The Vienna-based digital rights group Noyb, founded by known activist Max Schrems, said in its complaint that ChatGPT’s failure to provide accurate personal data and instead guessing it, violates the GDPR requirements.
Under GDPR, an individual’s personal details, including date of birth, are considered personal data and are subject to stringent handling requirements.
The complaint contends that ChatGPT breaches GDPR provisions on privacy, data accuracy, and the right to rectify inaccurate information. Noyb claimed that OpenAI, the company behind ChatGPT, refused to correct or delete erroneous responses and has withheld information about its data processing, sources, and recipients.
Noyb’s data protection lawyer, Maartje de Graaf said, “If a system cannot produce accurate and transparent results, it cannot be used to generate data about individuals. The technology has to follow the legal requirements, not the other way around.”
Citing a report from The New York Times, which found that “chatbots invent information at least 3% of the time – and as high as 27%,” noyb emphasized the prevalence of inaccurate responses generated by AI systems like ChatGPT.
OpenAI’s ‘Privacy by Pressure’ Approach
Luiza Jarovsky, chief executive officer of Implement Privacy, has previously said that artificial intelligence-based large language models follow a “privacy by pressure” approach. Meaning: “only acting when something goes wrong, when there is a public backlash, or when it is legally told to do so,” Jarovsky said.
She explained this further citing an incident involving ChatGPT in which people’s chat histories were exposed to other users. Jarovsky immediately noticed a warning being displayed to everyone accessing ChatGPT, thereafter.
Jarovsky at the beginning of 2023, prompted ChatGPT to give information about her and even shared the link to her LinkedIn profile. But the only correct information that the chat bot responded with was that she was Brazilian.
Although the fake bio seems inoffensive, “showing wrong information about people can lead to various types of harm, including reputational harm,” Jarovsky said. “This is not acceptable,” she tweeted.
She argued that if ChatGPT has “hallucinations,” then prompts about individuals should come back empty, and there should be no output containing personal data.
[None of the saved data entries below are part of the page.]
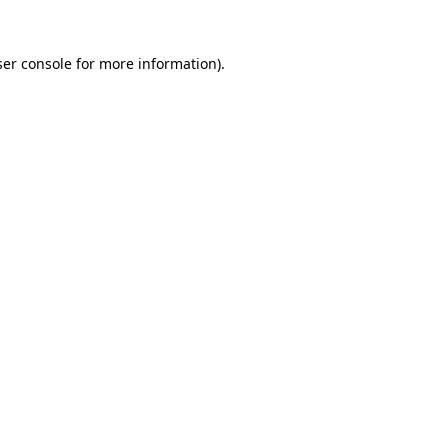
er console
for more information).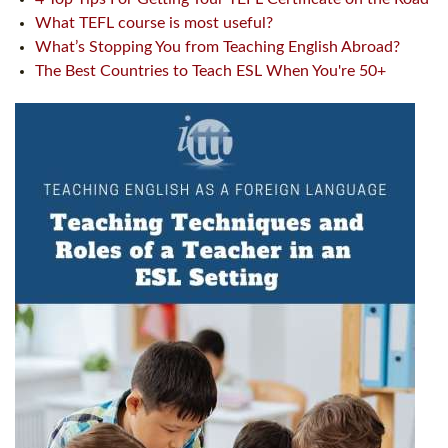
What TEFL course is most useful?
What’s Stopping You from Teaching English Abroad?
The Best Countries to Teach ESL When You're 50+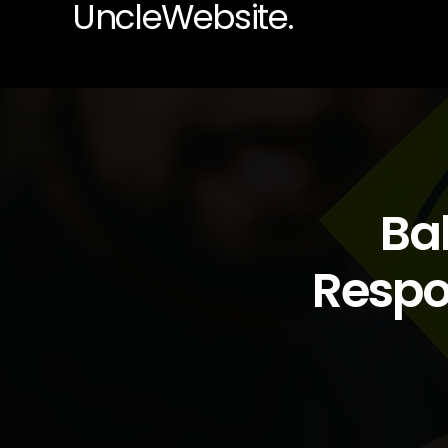
UncleWebsite.
Ba
Respon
“This is especially important given that core data subjects’ rights established by the GDPR, such as the right of access (Article 15), right to rectification (Article 16), and right to erasure (Article 17), don’t seem feasible/applicable in the context of generative AI/LLMs, due to the way these systems are trained,” Jarovsky said.
Investigate ChatGPT’s GDPR Violations
The complaint urges the Austrian authority to investigate OpenAI’s handling of personal data to ensure compliance with GDPR. It also demands that OpenAI disclose individuals’ personal data upon request and seeks imposition of an “effective, proportionate, dissuasive, administrative fine.”
The potential consequences of GDPR violations are significant, with penalties amounting to up to 4% of a company’s global revenue.
OpenAI’s response to the allegations remains pending, and the company faces scrutiny from other European regulators as well. Last year, Italy’s data protection authority temporarily banned ChatGPT’s operations in the country over similar GDPR concerns, following which the European Data Protection Board established a task force to coordinate efforts among national privacy regulators regarding ChatGPT.